Speaking in Tongues

Another one from the backlog.

The day Ishaan reached Delhi, I received an urgent call from him. He urged me to come over and save him from Zubin, who was intent on violating his modesty (such as it is).

I reached Ishaan’s hosue, and persuaded Zubin to cease and desist, after which Ishaan asked me to help with another problem- a mysterious virus that had afflicted his desktop PC.

Ishaan was trying to cancel his MSN (ISP, not Messenger) service. However, whenever he opened the homepage, the virus would begin to fill the username textbox with random words, preventing him from doing anything worthwhile.

I got down to work.

First, we checked the list of startup programs in msconfig. There were three programs that looked suspicious. We surfed over to Google to check up on them.

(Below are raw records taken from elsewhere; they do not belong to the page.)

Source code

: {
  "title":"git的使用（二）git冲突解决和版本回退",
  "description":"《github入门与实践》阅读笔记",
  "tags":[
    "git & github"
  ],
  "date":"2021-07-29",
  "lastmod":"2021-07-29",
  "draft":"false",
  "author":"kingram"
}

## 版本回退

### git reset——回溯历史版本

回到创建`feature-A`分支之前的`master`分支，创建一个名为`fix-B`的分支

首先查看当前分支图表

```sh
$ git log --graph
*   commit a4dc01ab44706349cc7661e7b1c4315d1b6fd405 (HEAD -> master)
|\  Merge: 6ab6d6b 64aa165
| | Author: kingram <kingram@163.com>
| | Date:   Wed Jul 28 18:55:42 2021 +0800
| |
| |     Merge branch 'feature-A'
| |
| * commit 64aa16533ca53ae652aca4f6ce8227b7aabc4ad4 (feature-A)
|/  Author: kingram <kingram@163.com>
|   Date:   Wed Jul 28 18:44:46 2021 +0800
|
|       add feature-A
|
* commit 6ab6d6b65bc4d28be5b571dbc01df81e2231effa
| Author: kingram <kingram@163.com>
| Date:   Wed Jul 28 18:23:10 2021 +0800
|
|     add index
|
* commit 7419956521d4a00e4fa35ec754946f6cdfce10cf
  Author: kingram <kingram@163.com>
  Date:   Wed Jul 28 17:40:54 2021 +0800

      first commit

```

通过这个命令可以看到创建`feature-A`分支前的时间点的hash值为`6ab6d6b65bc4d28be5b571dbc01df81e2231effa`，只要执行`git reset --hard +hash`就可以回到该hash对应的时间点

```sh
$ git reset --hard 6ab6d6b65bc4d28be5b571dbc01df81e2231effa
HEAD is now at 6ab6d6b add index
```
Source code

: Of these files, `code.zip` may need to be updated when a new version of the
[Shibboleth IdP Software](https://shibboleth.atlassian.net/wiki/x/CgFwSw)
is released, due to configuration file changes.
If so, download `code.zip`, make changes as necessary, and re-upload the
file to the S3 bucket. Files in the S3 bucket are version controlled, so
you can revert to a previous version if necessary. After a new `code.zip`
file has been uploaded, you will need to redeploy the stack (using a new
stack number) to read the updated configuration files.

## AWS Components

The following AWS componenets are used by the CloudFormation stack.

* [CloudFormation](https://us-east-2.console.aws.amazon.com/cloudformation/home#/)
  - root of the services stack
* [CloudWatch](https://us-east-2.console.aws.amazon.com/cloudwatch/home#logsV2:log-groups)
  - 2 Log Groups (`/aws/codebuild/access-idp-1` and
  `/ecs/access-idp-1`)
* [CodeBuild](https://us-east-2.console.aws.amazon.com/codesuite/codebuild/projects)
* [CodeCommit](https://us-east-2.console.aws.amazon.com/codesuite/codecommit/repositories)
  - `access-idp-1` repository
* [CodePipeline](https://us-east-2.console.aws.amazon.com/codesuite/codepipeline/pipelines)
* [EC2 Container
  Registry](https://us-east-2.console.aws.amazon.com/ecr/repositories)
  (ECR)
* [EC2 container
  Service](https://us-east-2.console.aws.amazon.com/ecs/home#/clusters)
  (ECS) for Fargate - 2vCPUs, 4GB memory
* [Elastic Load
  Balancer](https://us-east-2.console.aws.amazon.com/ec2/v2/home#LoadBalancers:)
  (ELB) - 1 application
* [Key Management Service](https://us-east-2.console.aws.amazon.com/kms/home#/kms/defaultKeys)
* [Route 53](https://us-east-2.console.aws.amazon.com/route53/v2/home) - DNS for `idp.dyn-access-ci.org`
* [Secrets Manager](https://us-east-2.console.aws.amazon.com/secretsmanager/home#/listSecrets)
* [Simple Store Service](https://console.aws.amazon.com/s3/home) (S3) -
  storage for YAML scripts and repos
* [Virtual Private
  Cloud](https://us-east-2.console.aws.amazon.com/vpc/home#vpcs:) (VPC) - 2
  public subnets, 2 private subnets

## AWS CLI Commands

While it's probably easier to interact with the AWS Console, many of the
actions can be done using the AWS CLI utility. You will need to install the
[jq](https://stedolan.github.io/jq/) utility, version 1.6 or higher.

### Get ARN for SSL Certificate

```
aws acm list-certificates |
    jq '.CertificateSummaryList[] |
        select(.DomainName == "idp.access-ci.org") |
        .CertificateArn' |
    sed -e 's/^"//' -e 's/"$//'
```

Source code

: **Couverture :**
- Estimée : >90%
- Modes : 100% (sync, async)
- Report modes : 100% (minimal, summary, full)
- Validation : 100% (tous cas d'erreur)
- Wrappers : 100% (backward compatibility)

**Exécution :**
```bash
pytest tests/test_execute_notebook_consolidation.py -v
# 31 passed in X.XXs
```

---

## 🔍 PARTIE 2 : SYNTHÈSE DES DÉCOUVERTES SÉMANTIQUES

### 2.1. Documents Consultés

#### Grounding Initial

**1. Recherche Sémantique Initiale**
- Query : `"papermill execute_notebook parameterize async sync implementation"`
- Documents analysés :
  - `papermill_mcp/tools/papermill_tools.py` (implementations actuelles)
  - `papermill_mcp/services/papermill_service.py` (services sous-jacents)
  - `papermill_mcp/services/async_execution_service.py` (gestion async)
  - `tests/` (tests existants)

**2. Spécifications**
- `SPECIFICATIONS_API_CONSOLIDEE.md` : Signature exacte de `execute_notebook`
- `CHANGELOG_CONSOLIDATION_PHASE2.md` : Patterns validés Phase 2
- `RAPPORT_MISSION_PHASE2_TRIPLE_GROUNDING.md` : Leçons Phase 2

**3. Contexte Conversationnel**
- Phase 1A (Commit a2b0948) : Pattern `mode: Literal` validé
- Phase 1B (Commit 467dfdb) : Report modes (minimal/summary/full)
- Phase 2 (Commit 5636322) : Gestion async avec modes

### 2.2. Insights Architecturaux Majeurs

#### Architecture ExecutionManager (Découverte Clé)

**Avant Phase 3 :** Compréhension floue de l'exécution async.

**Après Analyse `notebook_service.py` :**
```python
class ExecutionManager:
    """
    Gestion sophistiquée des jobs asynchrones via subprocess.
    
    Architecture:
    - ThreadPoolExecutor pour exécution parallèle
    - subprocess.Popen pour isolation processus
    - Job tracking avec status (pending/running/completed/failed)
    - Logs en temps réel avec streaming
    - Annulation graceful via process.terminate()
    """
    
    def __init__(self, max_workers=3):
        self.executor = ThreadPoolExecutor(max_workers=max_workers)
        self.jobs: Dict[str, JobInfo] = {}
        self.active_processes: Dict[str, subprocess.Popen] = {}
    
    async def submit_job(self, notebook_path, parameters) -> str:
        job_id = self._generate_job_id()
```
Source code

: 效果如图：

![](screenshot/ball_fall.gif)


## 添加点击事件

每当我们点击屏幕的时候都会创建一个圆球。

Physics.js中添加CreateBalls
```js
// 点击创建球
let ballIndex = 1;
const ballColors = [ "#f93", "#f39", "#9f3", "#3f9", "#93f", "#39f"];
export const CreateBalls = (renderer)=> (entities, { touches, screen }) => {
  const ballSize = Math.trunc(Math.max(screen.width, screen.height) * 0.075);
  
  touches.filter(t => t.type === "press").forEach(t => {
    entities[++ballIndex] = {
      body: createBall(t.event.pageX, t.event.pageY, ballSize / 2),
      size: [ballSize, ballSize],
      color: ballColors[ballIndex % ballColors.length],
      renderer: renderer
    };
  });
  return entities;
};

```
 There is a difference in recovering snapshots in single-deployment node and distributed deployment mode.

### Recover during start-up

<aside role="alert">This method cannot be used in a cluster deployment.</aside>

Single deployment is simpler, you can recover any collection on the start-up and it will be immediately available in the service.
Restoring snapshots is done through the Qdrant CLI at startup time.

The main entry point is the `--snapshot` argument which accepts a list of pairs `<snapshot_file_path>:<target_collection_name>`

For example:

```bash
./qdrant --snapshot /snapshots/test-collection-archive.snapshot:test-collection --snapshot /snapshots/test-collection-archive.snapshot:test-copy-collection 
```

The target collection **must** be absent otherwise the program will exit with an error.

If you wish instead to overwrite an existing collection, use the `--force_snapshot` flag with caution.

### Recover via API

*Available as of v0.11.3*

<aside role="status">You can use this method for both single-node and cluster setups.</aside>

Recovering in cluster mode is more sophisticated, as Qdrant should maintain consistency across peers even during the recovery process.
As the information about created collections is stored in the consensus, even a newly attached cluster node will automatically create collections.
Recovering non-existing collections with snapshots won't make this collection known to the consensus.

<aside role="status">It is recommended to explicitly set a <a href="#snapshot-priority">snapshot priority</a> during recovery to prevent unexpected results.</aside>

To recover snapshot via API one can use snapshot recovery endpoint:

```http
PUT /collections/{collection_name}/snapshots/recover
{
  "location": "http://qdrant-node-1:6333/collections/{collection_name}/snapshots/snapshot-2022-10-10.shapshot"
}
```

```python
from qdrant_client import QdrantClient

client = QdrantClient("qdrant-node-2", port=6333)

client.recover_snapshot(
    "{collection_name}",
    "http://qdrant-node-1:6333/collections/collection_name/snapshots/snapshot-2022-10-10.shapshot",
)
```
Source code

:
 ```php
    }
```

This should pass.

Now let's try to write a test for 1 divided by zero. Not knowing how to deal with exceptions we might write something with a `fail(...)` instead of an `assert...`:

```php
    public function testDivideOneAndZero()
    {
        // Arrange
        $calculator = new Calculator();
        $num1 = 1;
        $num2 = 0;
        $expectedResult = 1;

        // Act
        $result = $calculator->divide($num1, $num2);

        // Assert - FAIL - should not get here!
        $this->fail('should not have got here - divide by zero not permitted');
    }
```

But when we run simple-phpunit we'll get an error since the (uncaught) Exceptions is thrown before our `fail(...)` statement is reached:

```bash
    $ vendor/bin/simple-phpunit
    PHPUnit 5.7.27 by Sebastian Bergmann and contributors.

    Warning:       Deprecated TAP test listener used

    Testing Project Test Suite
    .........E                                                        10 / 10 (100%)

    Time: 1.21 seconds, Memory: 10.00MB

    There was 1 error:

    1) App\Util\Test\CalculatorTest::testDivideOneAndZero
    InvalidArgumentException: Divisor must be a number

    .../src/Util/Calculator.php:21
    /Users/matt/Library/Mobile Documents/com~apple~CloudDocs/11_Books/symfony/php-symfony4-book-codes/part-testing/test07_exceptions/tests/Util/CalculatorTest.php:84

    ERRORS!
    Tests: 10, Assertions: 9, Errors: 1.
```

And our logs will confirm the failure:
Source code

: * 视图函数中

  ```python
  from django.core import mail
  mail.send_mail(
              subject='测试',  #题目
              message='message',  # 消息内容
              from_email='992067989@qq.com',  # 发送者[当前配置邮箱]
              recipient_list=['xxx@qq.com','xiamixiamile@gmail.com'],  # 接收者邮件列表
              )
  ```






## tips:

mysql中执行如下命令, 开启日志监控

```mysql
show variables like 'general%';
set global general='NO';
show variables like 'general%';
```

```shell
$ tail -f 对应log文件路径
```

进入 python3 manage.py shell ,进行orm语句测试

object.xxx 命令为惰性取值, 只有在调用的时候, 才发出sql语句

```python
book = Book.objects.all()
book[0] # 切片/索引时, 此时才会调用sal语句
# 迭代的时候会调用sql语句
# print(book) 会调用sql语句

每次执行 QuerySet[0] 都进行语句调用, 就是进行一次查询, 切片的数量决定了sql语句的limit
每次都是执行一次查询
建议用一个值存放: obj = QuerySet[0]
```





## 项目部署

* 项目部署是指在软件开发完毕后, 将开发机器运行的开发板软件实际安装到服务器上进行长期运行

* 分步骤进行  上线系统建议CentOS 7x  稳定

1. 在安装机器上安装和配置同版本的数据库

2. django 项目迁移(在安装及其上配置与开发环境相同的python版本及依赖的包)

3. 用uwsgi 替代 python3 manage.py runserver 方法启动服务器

Then, the Google search box started filling up with random words.

Damn. Damn damn.

We tried again. This time, deft mousework, and skillful use of the delete key assured that we were able to submit a coherent search query.

All the three programs checked out as harmless, though.

Hmm.

Then, we hit Ctrl-Alt-Del, and scanned the process list for suspicious running programs (this was WinXP). Again, there were three or four suspicious programs.

We Googled the first three, and they checked out clean.

Then we Googled the last- sapisvr.exe- and that checked out clean too. Perplexing.

But wait. The fourth search result caught my eye. I followed the link.

Guess what?

sapisvr.exe is the Windows XP speech recognition server. Ishaan’s mic was on, and sapisvr was running. And given that Ishaan talks at 500 words per minute, and at a volume exceeded only by combat aircraft taking off, sapisvr obligingly filled up all texboxes it could find with, well, text.

After that, it was a simple matter to disable sapisvr, and Ishaan was eventually able to unsubscribe.

The search result, by the way- available over here, is quite interesting. It’s from a Phillipines magazine. Catholicism and Windows XP are both widespread in the Phillipines. As a result, people there who suffer from the same problem, rather than blaming a virus, fear that their PC has been possessed by the devil.

Which, actually, is not that far from the truth. After all, WinXP is a Microsoft product.